=== Section Start ===

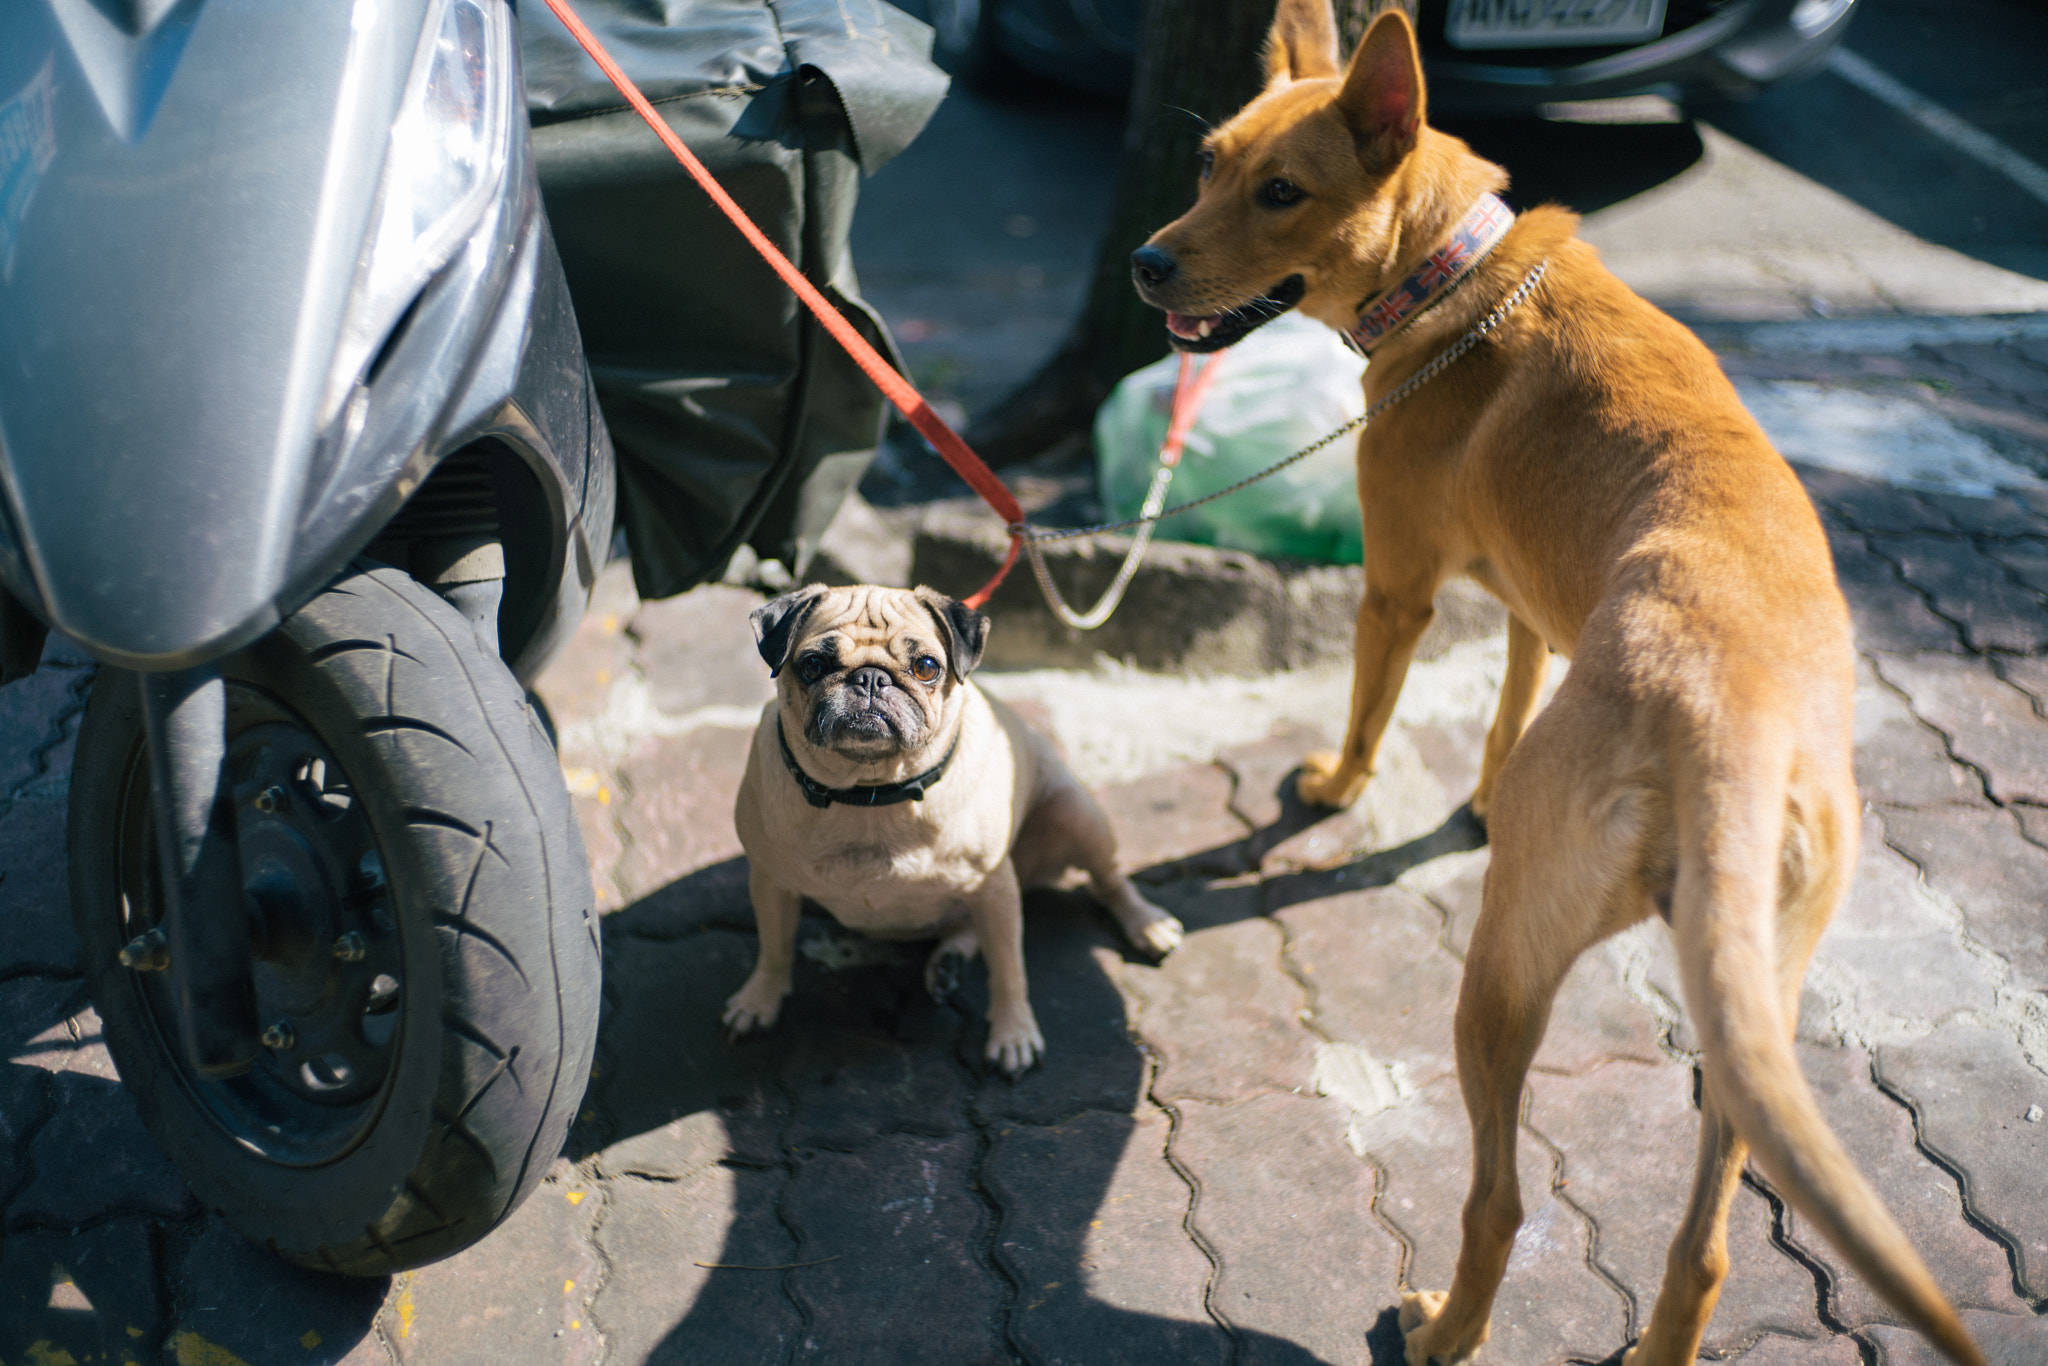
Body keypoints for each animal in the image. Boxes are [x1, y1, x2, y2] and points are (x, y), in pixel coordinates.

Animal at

=== Section End ===
=== Section Start ===

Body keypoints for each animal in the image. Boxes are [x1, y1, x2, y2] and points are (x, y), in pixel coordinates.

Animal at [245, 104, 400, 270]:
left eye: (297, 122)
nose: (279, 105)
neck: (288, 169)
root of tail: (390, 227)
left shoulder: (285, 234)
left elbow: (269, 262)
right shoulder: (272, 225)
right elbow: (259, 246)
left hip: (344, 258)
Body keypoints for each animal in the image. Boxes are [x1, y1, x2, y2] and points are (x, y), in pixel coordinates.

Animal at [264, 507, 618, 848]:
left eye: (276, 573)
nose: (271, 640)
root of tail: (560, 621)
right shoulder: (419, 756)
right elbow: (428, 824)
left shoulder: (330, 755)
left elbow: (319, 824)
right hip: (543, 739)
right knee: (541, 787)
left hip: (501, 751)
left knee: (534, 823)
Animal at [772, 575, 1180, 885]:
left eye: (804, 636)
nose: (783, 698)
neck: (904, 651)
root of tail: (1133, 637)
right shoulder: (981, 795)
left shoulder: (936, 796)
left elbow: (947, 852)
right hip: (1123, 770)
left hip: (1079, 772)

=== Section End ===
=== Section Start ===

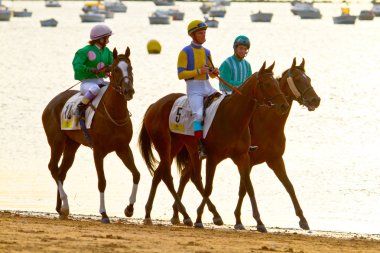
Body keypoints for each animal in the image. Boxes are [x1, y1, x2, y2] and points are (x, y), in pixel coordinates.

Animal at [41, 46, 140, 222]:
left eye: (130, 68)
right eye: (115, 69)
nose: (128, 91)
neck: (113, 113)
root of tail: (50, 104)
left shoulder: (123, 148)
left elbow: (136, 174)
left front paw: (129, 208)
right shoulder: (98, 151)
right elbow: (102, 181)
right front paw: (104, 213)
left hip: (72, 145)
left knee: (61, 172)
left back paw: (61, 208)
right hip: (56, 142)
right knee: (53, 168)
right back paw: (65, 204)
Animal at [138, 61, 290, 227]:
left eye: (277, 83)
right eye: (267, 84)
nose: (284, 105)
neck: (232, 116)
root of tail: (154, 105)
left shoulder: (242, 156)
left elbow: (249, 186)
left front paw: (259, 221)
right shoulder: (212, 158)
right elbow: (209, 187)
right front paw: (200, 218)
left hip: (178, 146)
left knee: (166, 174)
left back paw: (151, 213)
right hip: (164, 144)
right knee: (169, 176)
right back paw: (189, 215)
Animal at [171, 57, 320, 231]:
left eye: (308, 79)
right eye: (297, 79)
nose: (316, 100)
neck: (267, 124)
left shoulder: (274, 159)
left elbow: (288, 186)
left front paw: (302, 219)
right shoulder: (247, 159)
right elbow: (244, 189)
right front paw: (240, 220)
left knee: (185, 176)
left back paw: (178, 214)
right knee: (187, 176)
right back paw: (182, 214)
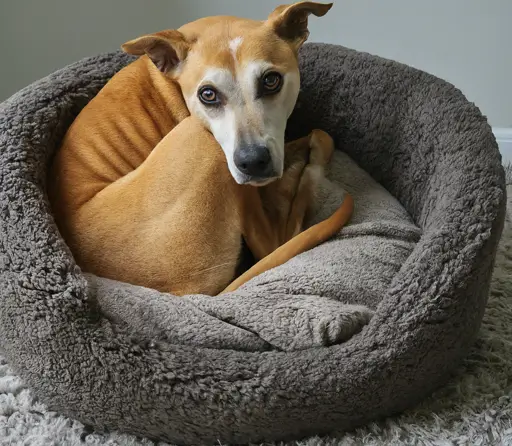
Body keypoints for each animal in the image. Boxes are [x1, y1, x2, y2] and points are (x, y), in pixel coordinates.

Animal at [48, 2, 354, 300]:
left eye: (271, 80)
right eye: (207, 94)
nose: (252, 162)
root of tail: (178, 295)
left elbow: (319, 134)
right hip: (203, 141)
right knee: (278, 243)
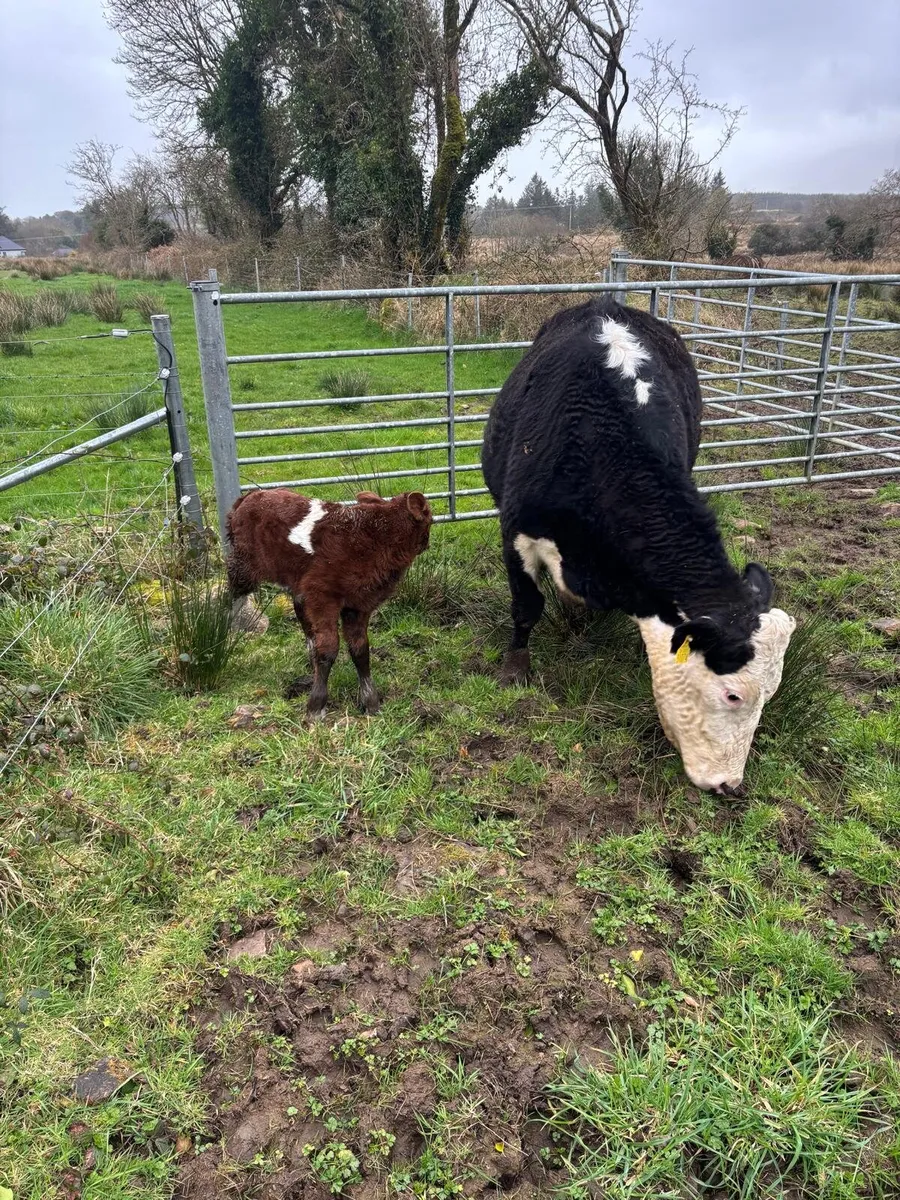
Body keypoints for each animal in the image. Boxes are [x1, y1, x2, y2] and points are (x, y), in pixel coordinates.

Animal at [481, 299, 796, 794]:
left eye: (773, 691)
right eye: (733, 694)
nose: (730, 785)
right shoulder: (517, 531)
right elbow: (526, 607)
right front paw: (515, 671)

=== Section End ===

:: Your goal ::
The required answer is each line of the entries containing the string "tail".

:: Answer to the exercise ::
root of tail: (390, 227)
root of tail: (560, 621)
root of tail: (1133, 637)
root of tail: (50, 104)
root of tail: (154, 105)
root of tail: (178, 295)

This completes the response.